Copy each of the following items word for word, leaving the pictures out of your answer.

-- START --

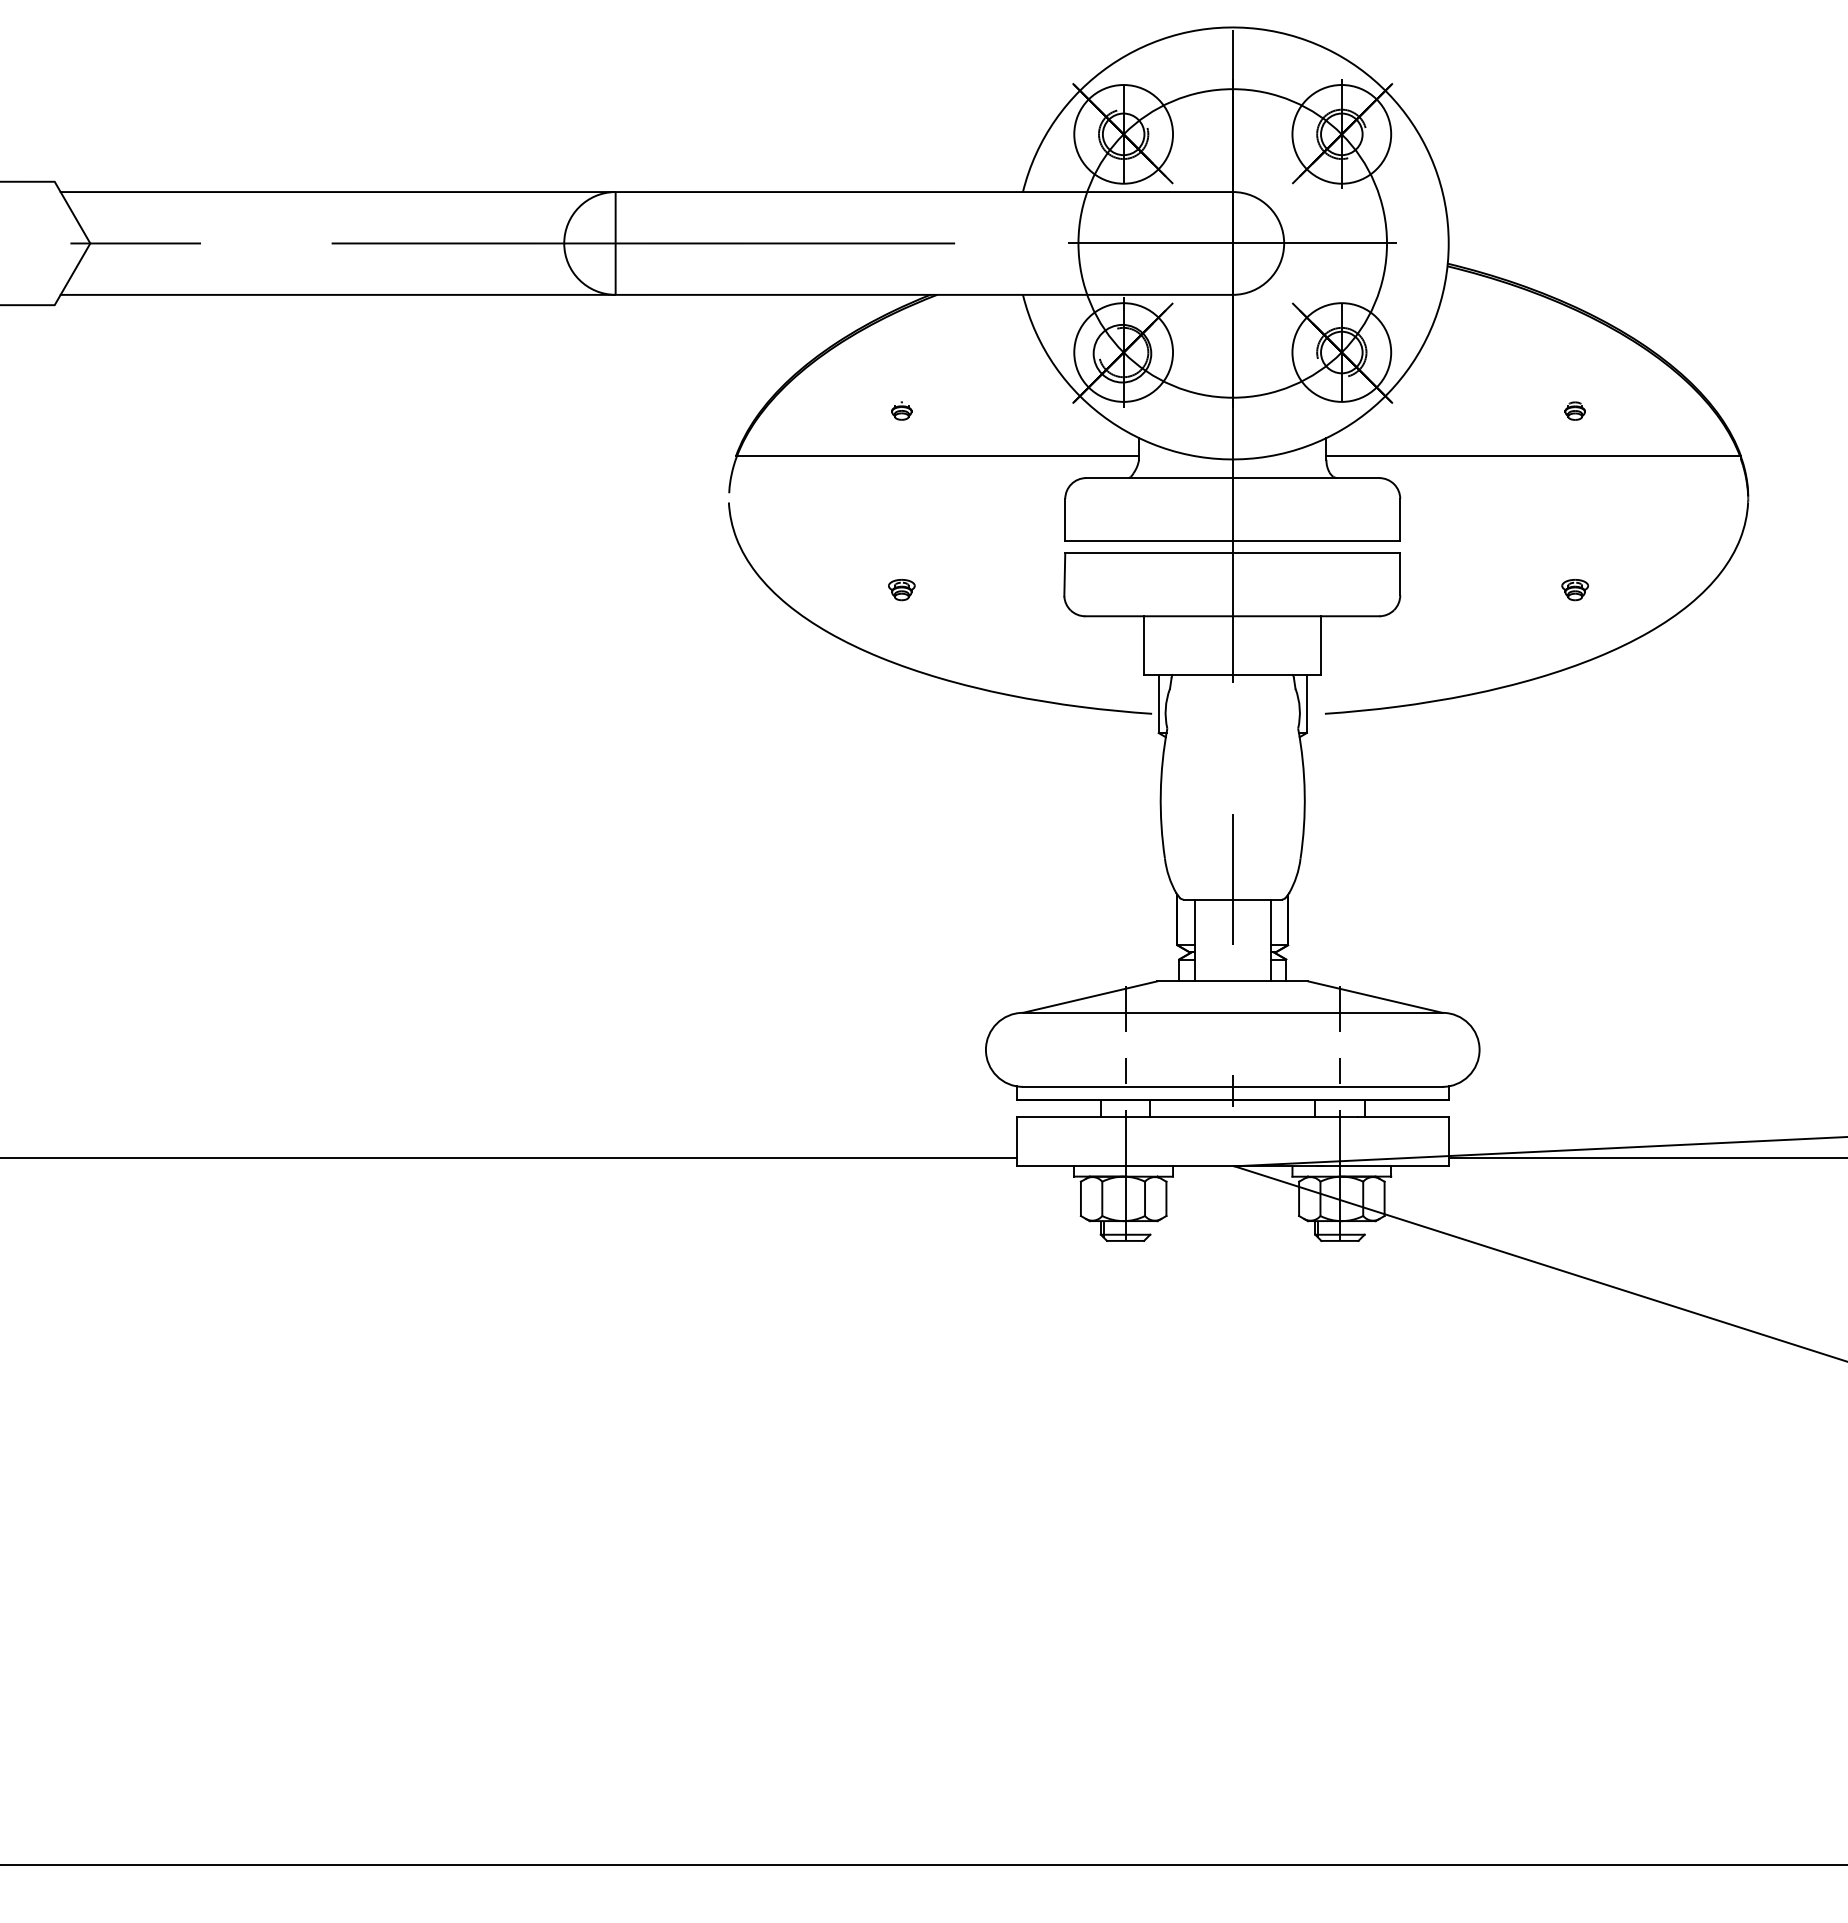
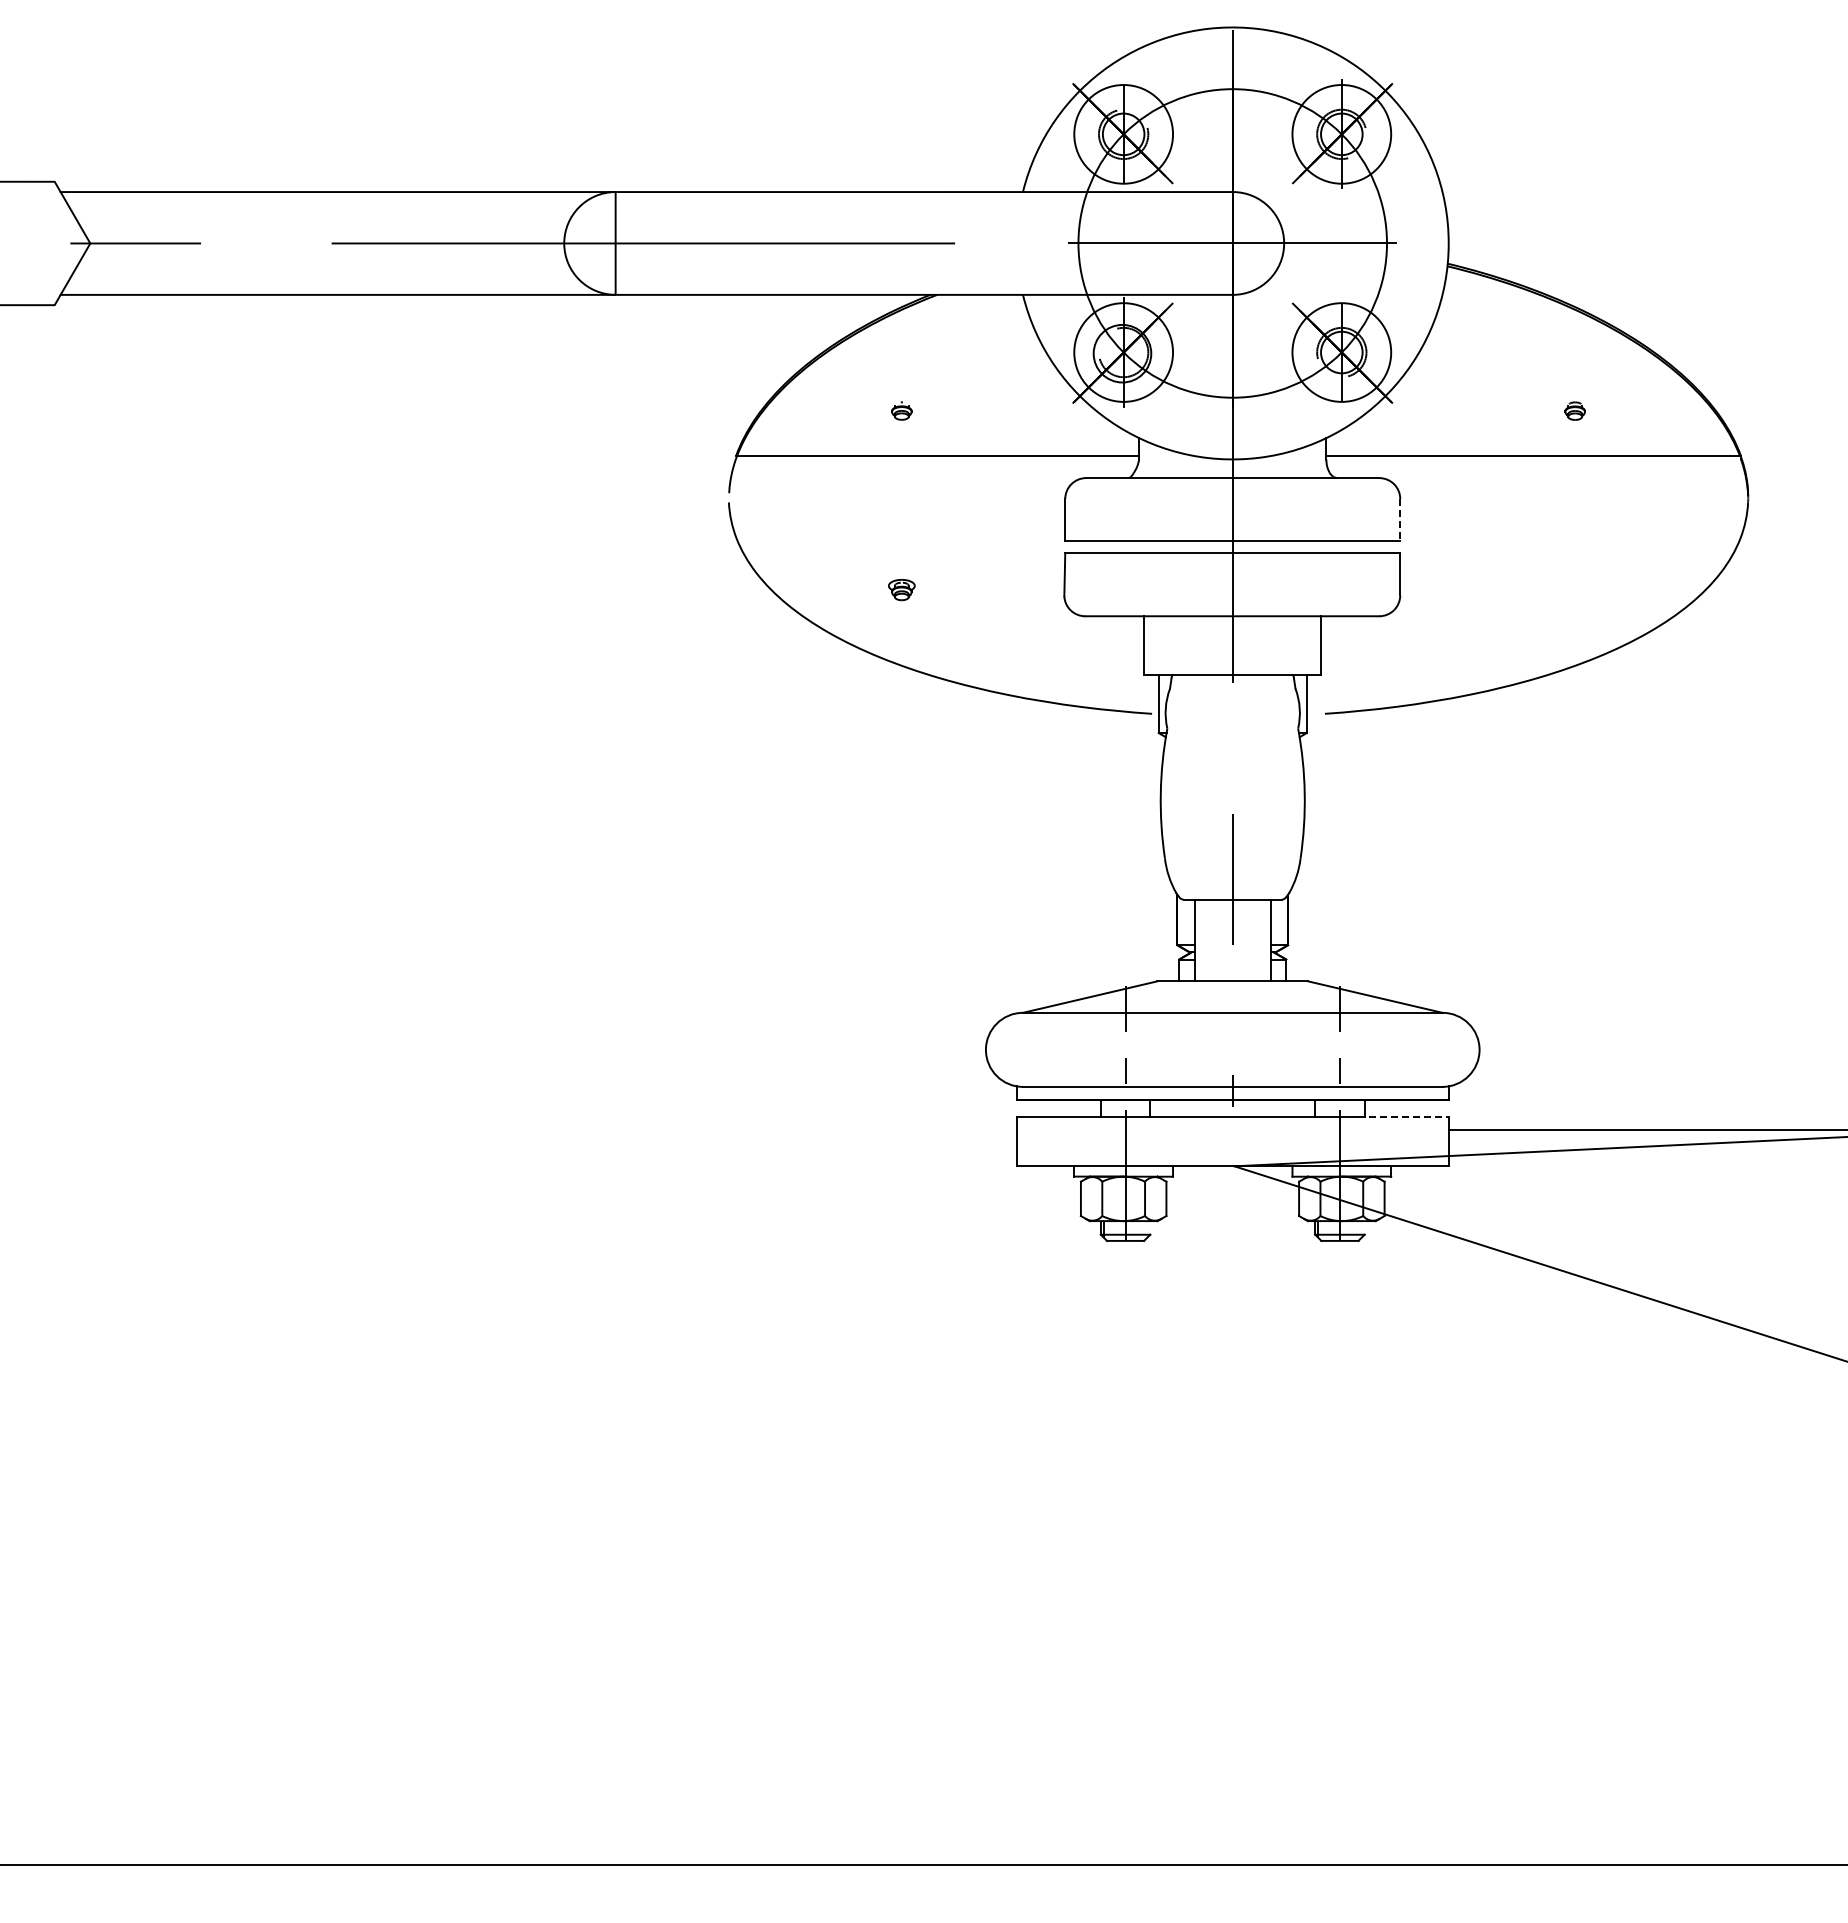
line at (1400, 519): solid -> dashed
part at (1574, 590): present -> none
line at (1403, 1116): solid -> dashed
line at (509, 1158): present -> none
line at (1646, 1158) position: (1646, 1158) -> (1646, 1130)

-- END --

(Response):
line at (1400, 519): solid -> dashed
part at (1574, 590): present -> none
line at (1403, 1116): solid -> dashed
line at (509, 1158): present -> none
line at (1646, 1158) position: (1646, 1158) -> (1646, 1130)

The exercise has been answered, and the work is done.